— Passage provided —
Central Maine Healthcare works to bring the best available bile duct cancer care to our Central Maine community.
What is Bile Duct Cancer?
Your bile ducts are thin tubes that carry bile from the liver, gallbladder, and pancreas into your small intestine to help digest the fats in food. Bile duct cancer happens when cells in the bile ducts divide without stopping and spread into surrounding tissue.
Because bile duct cancer occurs deep in the body, it is difficult to detect and there are no screening tests that can find it before it produces symptoms. The good news is that it is very rare, with only 8,000 people per year diagnosed with the disease.
Detection and Diagnosis
Symptoms of bile cancer can include pain in the belly, nausea and vomiting, fever, weakness and dark urine. But experiencing this symptoms does not mean you have the disease – it is quite rare.
If you’re concerned about your risk of bile duct cancer, you want a diagnosis or to know the disease has been ruled out quickly. Central Maine Healthcare’s cancer care team is focused on providing fast, accurate testing, along with compassionate care.
Treatment
Bile duct cancer is usually treated with either surgery or radiation and often with a combination of the two.
With surgery, your doctor removes as much of the cancer as possible. Sometimes all of it can be removed, curing the cancer. In other cases, the cancer is too advanced but surgery can be done to remove as much as possible in order to relieve symptoms or treat complications.
The other form of treatment is radiation, which uses high-energy rays or particles to kill cancer cells. This approach allows your doctor to try to eliminate cancer that could not be safely removed during surgery. If the cancer can’t be operated on but hasn’t spread to other parts of the body, radiation helps control the disease.
Support
Central Maine Healthcare’s cancer care team includes nurses specially trained for treating cancer patients, nurse navigators who guide patients and their loved ones to a variety of supportive resources, and oncology social workers who help you balance the demands of battling cancer with the rest of your life.
Our residential facility, Arbor House, offers patients and families bedrooms, apartments, laundry facilities and a dining room all on the Central Maine Medical Center campus.

— Directions —
- 1) According to the bile duct cancer page, how many people per year are diagnosed with the disease?
- 2) List every facility that the bile duct cancer page says Arbor House offers patients and families.
The material after the bile duct cancer page plays no part in this work.

— Data for review —
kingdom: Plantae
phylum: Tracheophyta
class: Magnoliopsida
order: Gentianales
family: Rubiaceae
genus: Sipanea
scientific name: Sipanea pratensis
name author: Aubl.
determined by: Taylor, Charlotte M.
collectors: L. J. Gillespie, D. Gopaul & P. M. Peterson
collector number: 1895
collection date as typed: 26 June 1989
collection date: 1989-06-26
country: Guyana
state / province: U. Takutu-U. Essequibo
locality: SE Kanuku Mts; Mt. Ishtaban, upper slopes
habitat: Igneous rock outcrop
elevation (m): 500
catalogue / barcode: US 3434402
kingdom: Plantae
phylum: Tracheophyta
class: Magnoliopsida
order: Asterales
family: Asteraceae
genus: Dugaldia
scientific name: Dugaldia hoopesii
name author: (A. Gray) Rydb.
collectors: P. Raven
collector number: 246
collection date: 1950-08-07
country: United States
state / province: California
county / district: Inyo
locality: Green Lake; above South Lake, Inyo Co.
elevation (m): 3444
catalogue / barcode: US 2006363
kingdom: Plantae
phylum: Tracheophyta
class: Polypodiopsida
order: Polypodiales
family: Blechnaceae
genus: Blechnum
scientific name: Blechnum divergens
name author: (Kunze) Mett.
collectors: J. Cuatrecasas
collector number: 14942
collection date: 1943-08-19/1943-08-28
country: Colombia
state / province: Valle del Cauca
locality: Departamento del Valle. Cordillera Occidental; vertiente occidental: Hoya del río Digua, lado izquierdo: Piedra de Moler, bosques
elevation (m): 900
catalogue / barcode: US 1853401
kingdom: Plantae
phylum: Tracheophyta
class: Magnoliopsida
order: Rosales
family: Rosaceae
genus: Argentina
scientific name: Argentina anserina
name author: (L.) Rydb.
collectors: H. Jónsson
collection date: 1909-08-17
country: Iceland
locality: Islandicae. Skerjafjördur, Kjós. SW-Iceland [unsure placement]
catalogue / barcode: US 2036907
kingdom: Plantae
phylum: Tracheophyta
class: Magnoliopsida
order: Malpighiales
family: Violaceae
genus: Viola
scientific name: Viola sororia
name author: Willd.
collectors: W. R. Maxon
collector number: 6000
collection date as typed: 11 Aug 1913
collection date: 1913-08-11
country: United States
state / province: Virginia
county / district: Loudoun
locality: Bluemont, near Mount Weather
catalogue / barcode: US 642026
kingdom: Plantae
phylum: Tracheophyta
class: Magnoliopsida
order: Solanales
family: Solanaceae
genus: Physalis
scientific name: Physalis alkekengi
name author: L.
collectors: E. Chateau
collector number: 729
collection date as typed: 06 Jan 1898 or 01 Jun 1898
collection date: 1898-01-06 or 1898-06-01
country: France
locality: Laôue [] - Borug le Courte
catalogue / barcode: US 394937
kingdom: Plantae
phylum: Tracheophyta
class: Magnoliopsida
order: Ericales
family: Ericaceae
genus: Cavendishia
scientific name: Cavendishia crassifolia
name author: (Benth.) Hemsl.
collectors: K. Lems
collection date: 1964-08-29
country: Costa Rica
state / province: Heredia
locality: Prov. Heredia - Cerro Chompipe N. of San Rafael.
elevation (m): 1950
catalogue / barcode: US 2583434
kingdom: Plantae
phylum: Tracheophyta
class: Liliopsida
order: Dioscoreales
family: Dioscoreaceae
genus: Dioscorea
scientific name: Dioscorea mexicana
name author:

— Task-by-task results —
- 1) Only 8,000 people per year.

- 2) Bedrooms, apartments, laundry facilities, and a dining room.